Hoje iremos registrar a presença de Manuel Francisco dos Santos, a “Alegria do Povo” nos irregulares gramados do nosso sertão paraibano, quando ele jogou nas belíssimas e hospitaleiras cidades de Cajazeiras e Patos.
Essas partidas amistosas e festivas aconteceram no mês de setembro do ano de 1973, primeiro na cidade do Padre Rolim, no antigo Estádio Higino Pires Ferreira, quando Garrincha vestiu a camisa do então Botafogo de Cajazeiras contra um combinado das equipes cearenses do Guarany e do Icasa, ambas da cidade de Juazeiro do Norte. Este jogo festivo foi arbitrado pelo juiz Arnaldo Lima.
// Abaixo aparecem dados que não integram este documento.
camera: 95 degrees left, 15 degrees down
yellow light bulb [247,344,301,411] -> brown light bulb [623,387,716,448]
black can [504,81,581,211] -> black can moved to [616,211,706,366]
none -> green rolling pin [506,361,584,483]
Garrincha com a camisa do Botafogo de Cajazeiras
O extinto Botafogo cajazeirense entrou em campo com Ademilson, Zé do Caldo, Batista, Fernando Frade e Douglas, Zamba, Perpétuo, Garrincha, Nena  e Bil. O pequeno e aconchegante estádio estava com todas as suas dependências lotadas e a cidade toda em festa, desportistas de cidades vizinhas compareceram para assistirem aquela festa.
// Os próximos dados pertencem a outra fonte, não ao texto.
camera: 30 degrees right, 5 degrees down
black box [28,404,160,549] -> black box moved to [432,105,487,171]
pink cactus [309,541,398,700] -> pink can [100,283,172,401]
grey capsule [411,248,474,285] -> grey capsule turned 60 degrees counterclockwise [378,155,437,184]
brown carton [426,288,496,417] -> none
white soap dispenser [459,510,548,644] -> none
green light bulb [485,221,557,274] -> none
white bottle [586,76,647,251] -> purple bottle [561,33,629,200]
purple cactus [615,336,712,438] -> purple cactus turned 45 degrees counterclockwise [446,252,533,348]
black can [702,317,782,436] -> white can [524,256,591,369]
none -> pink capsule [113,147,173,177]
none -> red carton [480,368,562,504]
O jogador Perpétuo, acima citado e que participou daquele jogo espetáculo, foi considerado por muitos o melhor jogador da cidade de Cajazeiras de todos os tempos. Vitima de tétano, ele faleceu precocemente em 1977 e o atual estádio da cidade foi inaugurado com o seu nome Perpétuo Correia Lima, o “Perpetrão”.
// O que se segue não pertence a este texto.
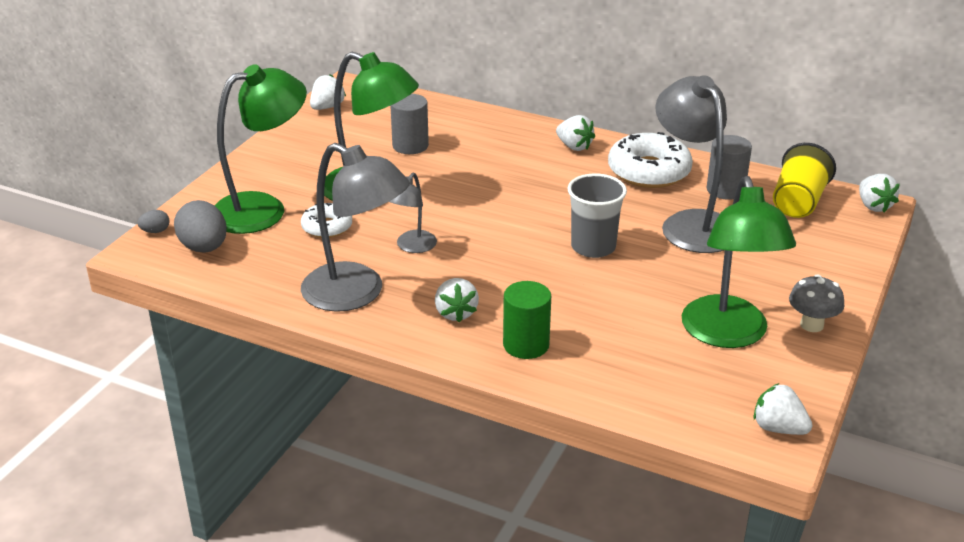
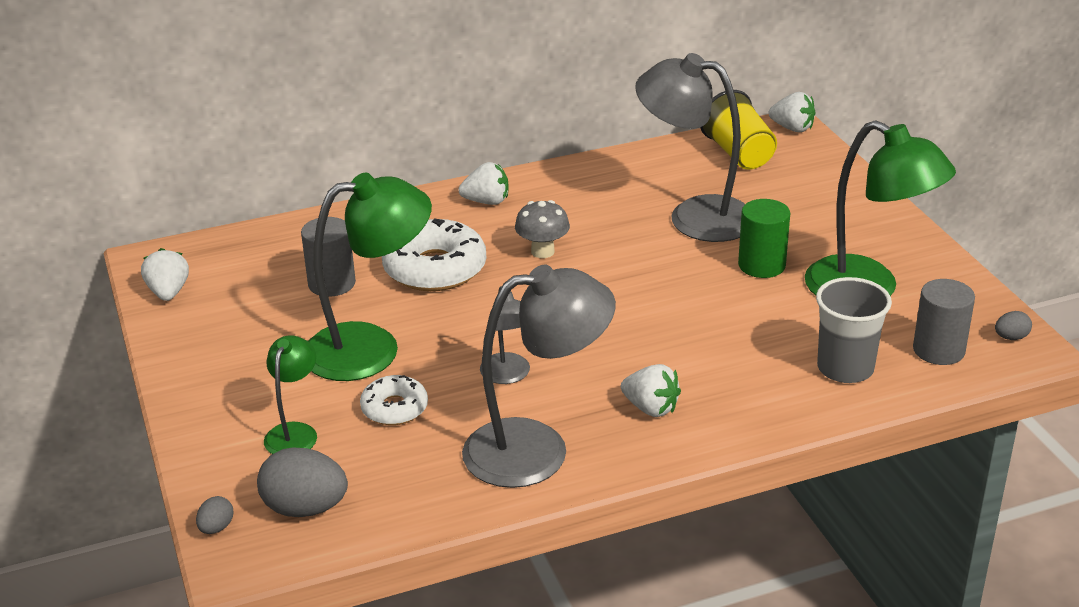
camera: 45 degrees left, 0 degrees up
green lamp [214,64,307,234] -> green lamp [264,335,317,454], size x0.52
green cylinder [503,281,551,359] -> green cylinder moved to [738,199,790,278]
grey cup [568,174,627,258] -> grey cup moved to [816,277,892,383]
white donut [608,132,693,188] -> white donut moved to [382,218,486,291]
grey cylinder [707,135,752,200] -> grey cylinder moved to [913,279,975,365]
white strawberry [753,383,812,435] -> grey egg [995,311,1032,340]
grey mushroom [789,274,844,332] -> grey mushroom moved to [515,200,570,258]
Poucos dias depois, Garrincha fez mais uma partida exibição, desta vez na cidade de Patos, no dia sete de setembro, data inesquecível para os moradores da cidade morada do sol. O maior ponta direita do mundo chegou à cidade um dia antes e se hospedou em um hotel central que logo virou aglomeração de fãs.
A partida começou às dezessete horas daquele domingo ensolarado, o Estádio Municipal José Cavalcanti estava lotado e Garrincha defendeu as cores do Esporte Clube de Patos, que enfrentou e venceu o antigo Botafogo de Cajazeiras pelo placar de três tentos a dois.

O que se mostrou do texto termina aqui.